Fragmento del texto:
El Gobierno de Bagdad, que había anunciado el cierre
definitivo de Camp Ashraf el 31 de diciembre, decide posponer la medida hasta
abril
El campo de
refugiados de Ashraf recibe un poco de oxígeno. El Gobierno de Irak,
que había anunciado el cierre definitivo del controvertido asentamiento de
exiliados iraníes el 31 de diciembre, ha decidido posponer la medida hasta
abril, en respuesta a una recomendación de Naciones Unidas, que negocia una
salida “pacífica” a la crisis.
El problema es que los 3.300 ocupantes de esa antigua base militar se
niegan a abandonarla. Aunque nadie contempla enviarlos a Irán, la convicción de
que una vez dispersos perderán su relevancia, les hace dar largas. Ante el
riesgo de que su desalojo vuelva a producir muertos, la ONU busca países de
acogida. “Es una patata caliente”, admiten fuentes diplomáticas europeas. Nadie
quiere saber nada de un colectivo que no sólo Irán sino también EE UU y algunos
países europeos consideran terrorista.
Camp Ashraf, a 60 kilómetros al norte de Bagdad, es el cuartel general de
los Muyahidin-e Jalq,
o Combatientes del Pueblo, el principal grupo de oposición armada al régimen
teocrático de Irán. Para irritación de éste, cuando los norteamericanos
invadieron Irak en 2003 se limitaron a desarmarles y les otorgaron el estatuto
de "personas
protegidas bajo la Convención de Ginebra". Esa medida convenció
a los mandatarios iraníes de que Washington les reservaba un papel en un
eventual ataque contra su país.

Actividad A: ¿Concuerdan con el texto sobre Camp Ashraf estas afirmaciones? Responde sí o no a cada una y cita las palabras exactas que lo deciden: (i) el Gobierno de Irak pospuso el cierre hasta abril por una recomendación de Naciones Unidas; (ii) Camp Ashraf está a 60 kilómetros al sur de Bagdad; (iii) el campo tiene 3.300 ocupantes.
Actividad B: ¿Qué líneas de los registros contienen la cadena "time"? Indícalas todas, teniendo en cuenta que las mayúsculas y minúsculas cuentan.

(Extracciones de texto por página)
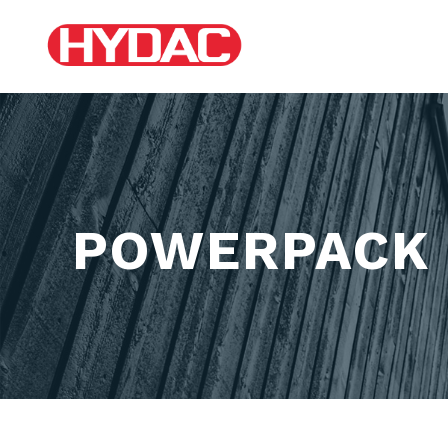
POWERPACK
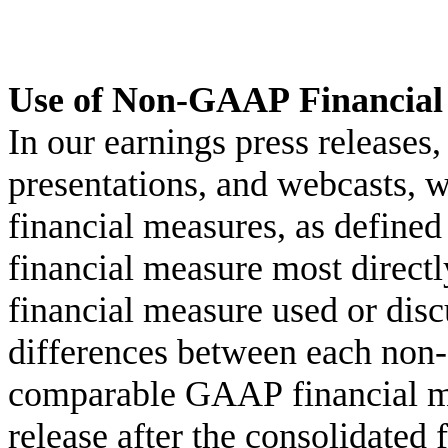
Use of Non-GAAP Financial
In our earnings press releases, 
presentations, and webcasts,
financial measures, as define
financial measure most direc
financial measure used or discu
differences between each non
comparable GAAP financial mea
release after the consolidated 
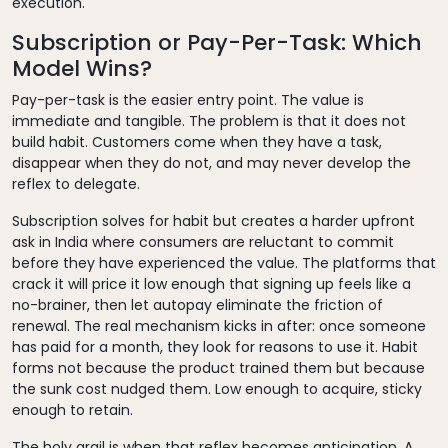
execution.
Subscription or Pay-Per-Task: Which
Model Wins?
Pay-per-task is the easier entry point. The value is
immediate and tangible. The problem is that it does not
build habit. Customers come when they have a task,
disappear when they do not, and may never develop the
reflex to delegate.
Subscription solves for habit but creates a harder upfront
ask in India where consumers are reluctant to commit
before they have experienced the value. The platforms that
crack it will price it low enough that signing up feels like a
no-brainer, then let autopay eliminate the friction of
renewal. The real mechanism kicks in after: once someone
has paid for a month, they look for reasons to use it. Habit
forms not because the product trained them but because
the sunk cost nudged them. Low enough to acquire, sticky
enough to retain.
The holy grail is when that reflex becomes anticipation. A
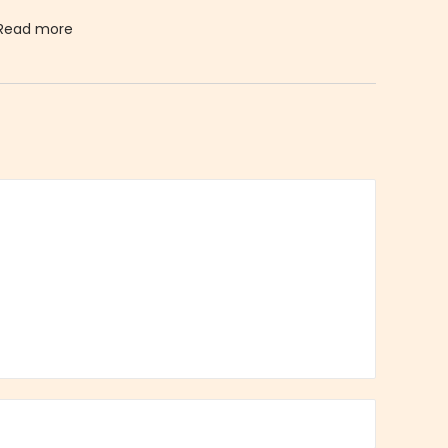
Read more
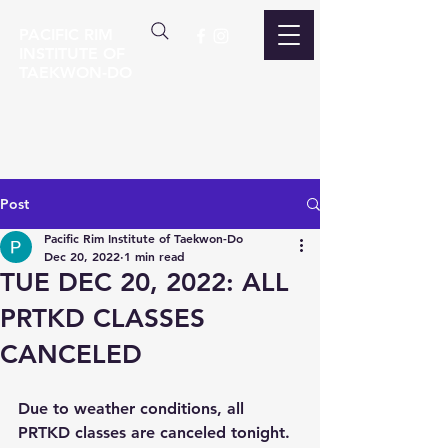
PACIFIC RIM
INSTITUTE OF
TAEKWON-DO
Post
Pacific Rim Institute of Taekwon-Do
Dec 20, 2022
1 min read
TUE DEC 20, 2022: ALL
PRTKD CLASSES
CANCELED
Due to weather conditions, all 
PRTKD classes are canceled tonight. 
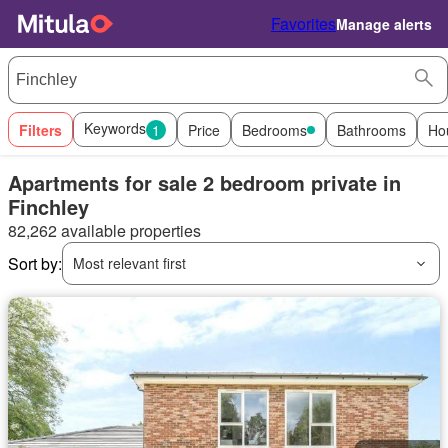
Favorites
Manage alerts
Keywords
Filters
1
Price
Bedrooms
Bathrooms
Ho
Apartments for sale 2 bedroom private in
Finchley
82,262 available properties
Sort by:
Most relevant first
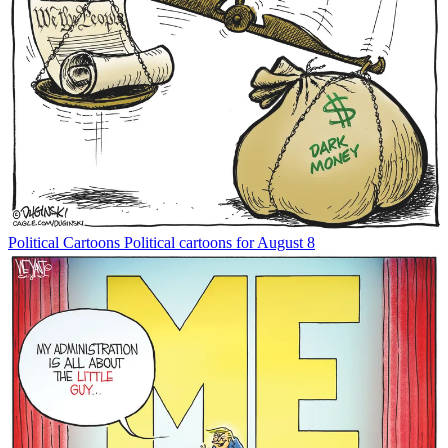
Political Cartoons
Political cartoons for August 8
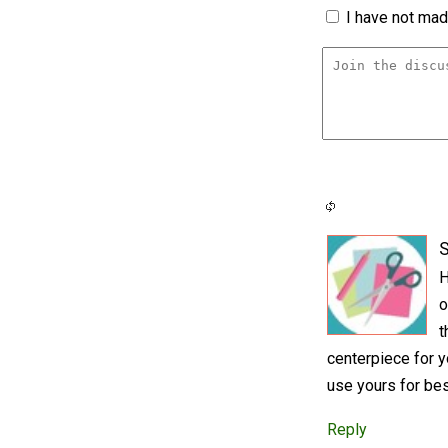
I have not made
S
H
o
t
centerpiece for y
use yours for be
Reply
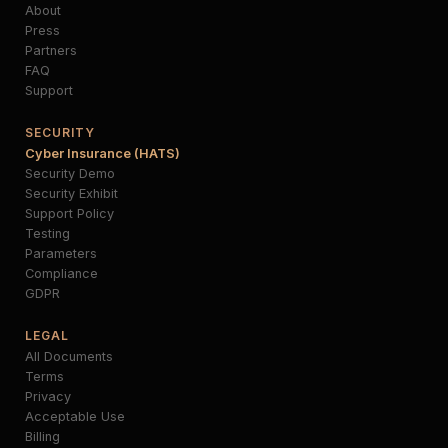
About
Press
Partners
FAQ
Support
SECURITY
Cyber Insurance (HATS)
Security Demo
Security Exhibit
Support Policy
Testing
Parameters
Compliance
GDPR
LEGAL
All Documents
Terms
Privacy
Acceptable Use
Billing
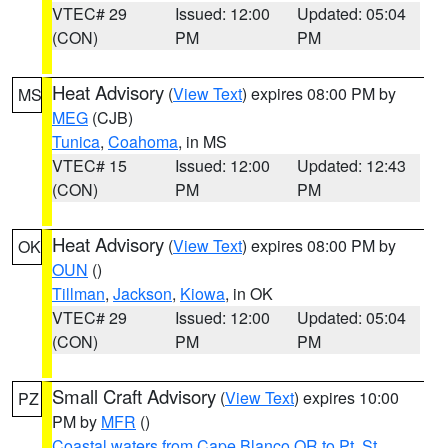
VTEC# 29
Issued: 12:00
Updated: 05:04
(CON)
PM
PM
Heat Advisory
(
View Text
) expires 08:00 PM by
MS
MEG
(CJB)
Tunica
,
Coahoma
, in MS
VTEC# 15
Issued: 12:00
Updated: 12:43
(CON)
PM
PM
Heat Advisory
(
View Text
) expires 08:00 PM by
OK
OUN
()
Tillman
,
Jackson
,
Kiowa
, in OK
VTEC# 29
Issued: 12:00
Updated: 05:04
(CON)
PM
PM
Small Craft Advisory
(
View Text
) expires 10:00
PZ
PM by
MFR
()
Coastal waters from Cape Blanco OR to Pt. St.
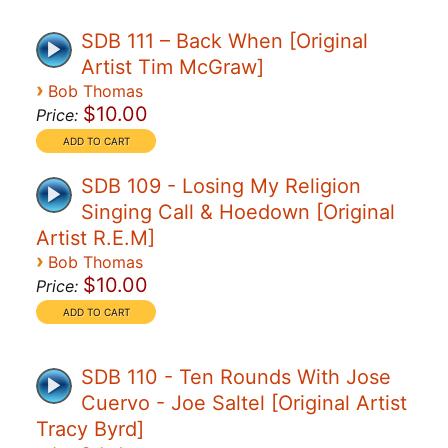
SDB 111 – Back When [Original
Artist Tim McGraw]
›
Bob Thomas
$10.00
Price:
SDB 109 - Losing My Religion
Singing Call & Hoedown [Original
Artist R.E.M]
›
Bob Thomas
$10.00
Price:
SDB 110 - Ten Rounds With Jose
Cuervo - Joe Saltel [Original Artist
Tracy Byrd]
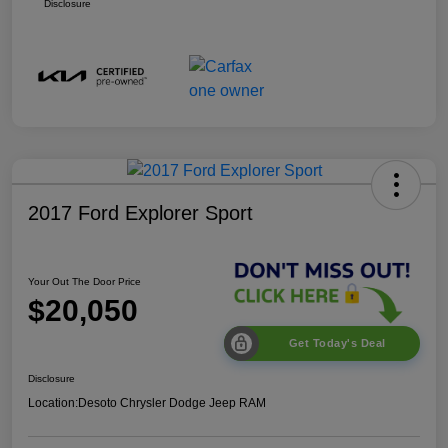
Disclosure
2017 Ford Explorer Sport
Your Out The Door Price
$20,050
Get Today's Deal
Disclosure
Location:
Desoto Chrysler Dodge Jeep RAM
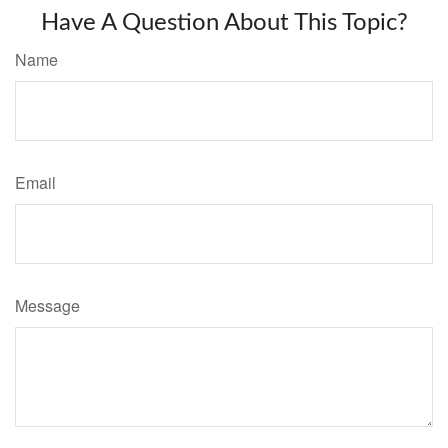
Have A Question About This Topic?
Name
Email
Message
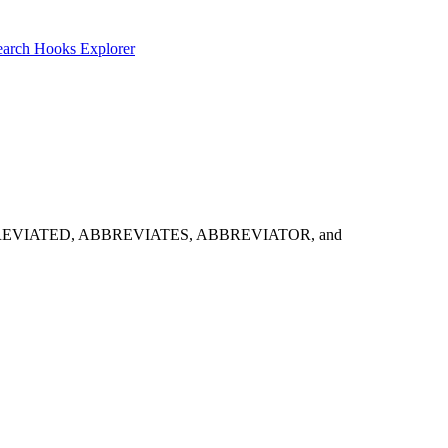
earch
Hooks Explorer
ht try: ABBREVIATED, ABBREVIATES, ABBREVIATOR, and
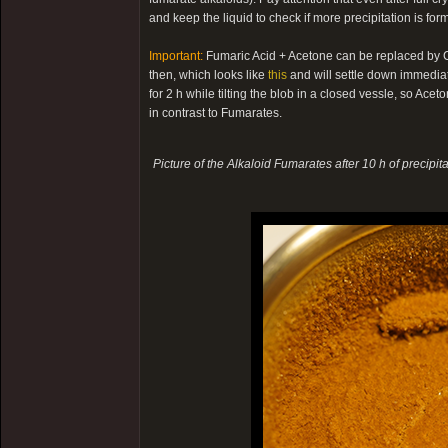
and keep the liquid to check if more precipitation is fo
Important:
Fumaric Acid + Acetone can be replaced by Cit
then, which looks like
this
and will settle down immediatel
for 2 h while tilting the blob in a closed vessle, so Acet
in contrast to Fumarates.
Picture of the Alkaloid Fumarates after 10 h of precipita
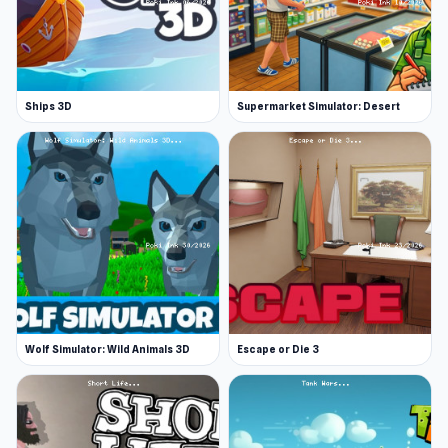
Ships 3D
Supermarket Simulator: Desert
Wolf Simulator: Wild Animals 3D
Escape or Die 3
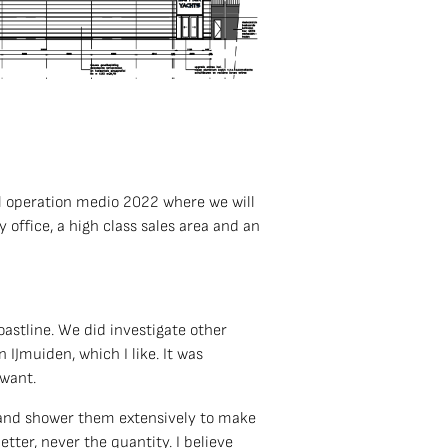
ull operation medio 2022 where we will
 office, a high class sales area and an
coastline. We did investigate other
 IJmuiden, which I like. It was
 want.
s and shower them extensively to make
etter, never the quantity. I believe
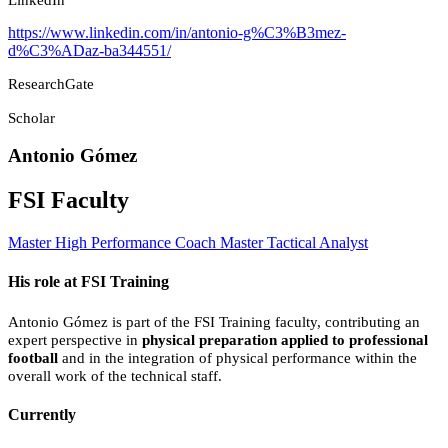
https://www.linkedin.com/in/antonio-g%C3%B3mez-
d%C3%ADaz-ba344551/
ResearchGate
Scholar
Antonio Gómez
FSI Faculty
Master High Performance Coach
Master Tactical Analyst
His role at FSI Training
Antonio Gómez is part of the FSI Training faculty, contributing an
expert perspective in
physical preparation applied to professional
football
and in the integration of physical performance within the
overall work of the technical staff.
Currently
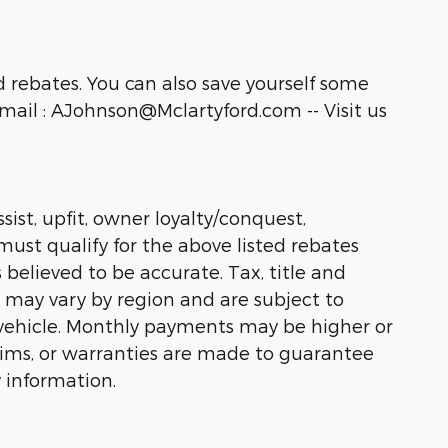
 rebates. You can also save yourself some
ail : AJohnson@Mclartyford.com -- Visit us
sist, upfit, owner loyalty/conquest,
must qualify for the above listed rebates
 believed to be accurate. Tax, title and
s may vary by region and are subject to
vehicle. Monthly payments may be higher or
laims, or warranties are made to guarantee
 information.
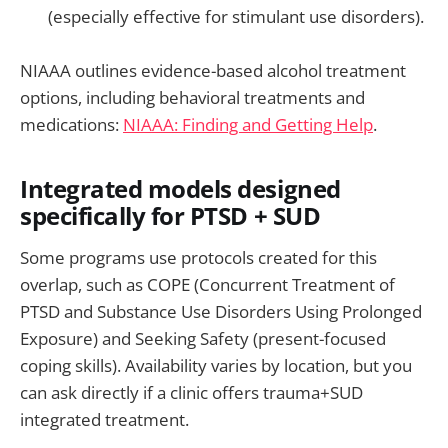
(especially effective for stimulant use disorders).
NIAAA outlines evidence-based alcohol treatment
options, including behavioral treatments and
medications:
NIAAA: Finding and Getting Help
.
Integrated models designed
specifically for PTSD + SUD
Some programs use protocols created for this
overlap, such as COPE (Concurrent Treatment of
PTSD and Substance Use Disorders Using Prolonged
Exposure) and Seeking Safety (present-focused
coping skills). Availability varies by location, but you
can ask directly if a clinic offers trauma+SUD
integrated treatment.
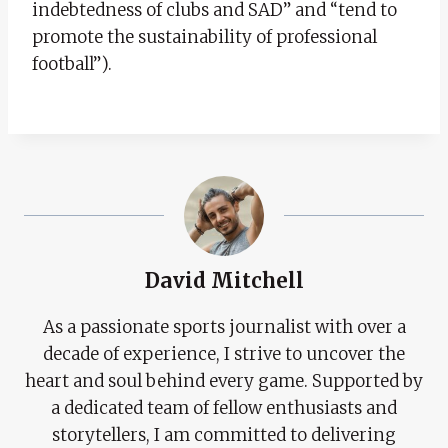
indebtedness of clubs and SAD” and “tend to
promote the sustainability of professional
football”).
David Mitchell
As a passionate sports journalist with over a
decade of experience, I strive to uncover the
heart and soul behind every game. Supported by
a dedicated team of fellow enthusiasts and
storytellers, I am committed to delivering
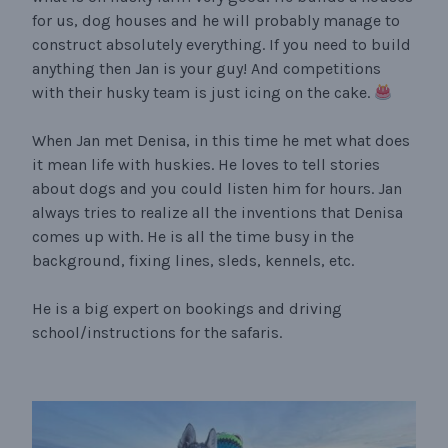
for us, dog houses and he will probably manage to
construct absolutely everything. If you need to build
anything then Jan is your guy! And competitions
with their husky team is just icing on the cake.
When Jan met Denisa, in this time he met what does
it mean life with huskies. He loves to tell stories
about dogs and you could listen him for hours. Jan
always tries to realize all the inventions that Denisa
comes up with. He is all the time busy in the
background, fixing lines, sleds, kennels, etc.
He is a big expert on bookings and driving
school/instructions for the safaris.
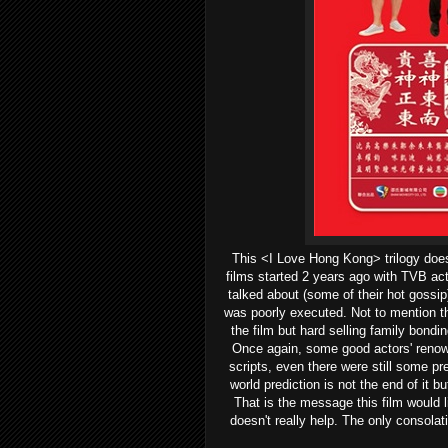
This <I Love Hong Kong> trilogy does
films started 2 years ago with TVB ac
talked about (some of their hot gossip
was poorly executed. Not to mention t
the film but hard selling family bondi
Once again, some good actors' renown
scripts, even there were still some pr
world prediction is not the end of it b
That is the message this film would li
doesn't really help. The only consolat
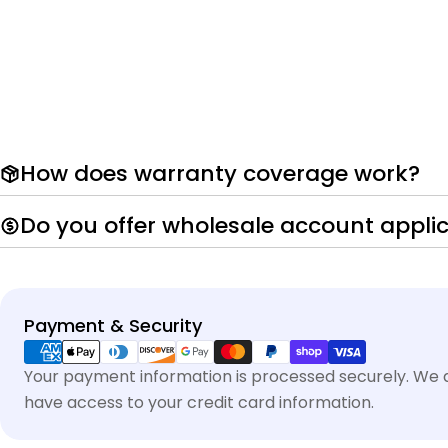
How does warranty coverage work?
Do you offer wholesale account appli
Payment
Payment & Security
methods
Your payment information is processed securely. We do
have access to your credit card information.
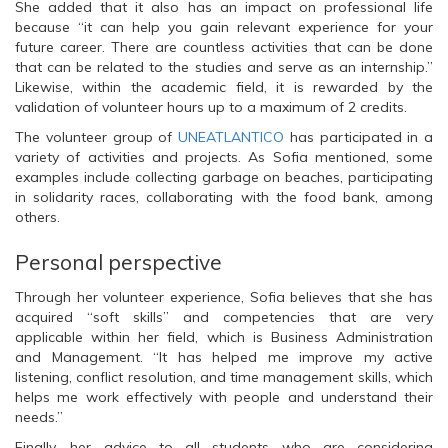
She added that it also has an impact on professional life
because “it can help you gain relevant experience for your
future career. There are countless activities that can be done
that can be related to the studies and serve as an internship.”
Likewise, within the academic field, it is rewarded by the
validation of volunteer hours up to a maximum of 2 credits.
The volunteer group of
UNEATLANTICO
has participated in a
variety of activities and projects. As Sofia mentioned, some
examples include collecting garbage on beaches, participating
in solidarity races, collaborating with the food bank, among
others.
Personal perspective
Through her volunteer experience, Sofia believes that she has
acquired “soft skills” and competencies that are very
applicable within her field, which is Business Administration
and Management. “It has helped me improve my active
listening, conflict resolution, and time management skills, which
helps me work effectively with people and understand their
needs.”
Finally, her advice to all students who are considering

Solución A:
(i) Sí: "ha decidido posponer la medida hasta abril, en respuesta a una recomendación de Naciones Unidas".
(ii) No: "a 60 kilómetros al norte de Bagdad".
(iii) Sí: "los 3.300 ocupantes de esa antigua base militar".

Solución B:
When Jan met Denisa, in this time he met what does
comes up with. He is all the time busy in the
listening, conflict resolution, and time management skills, which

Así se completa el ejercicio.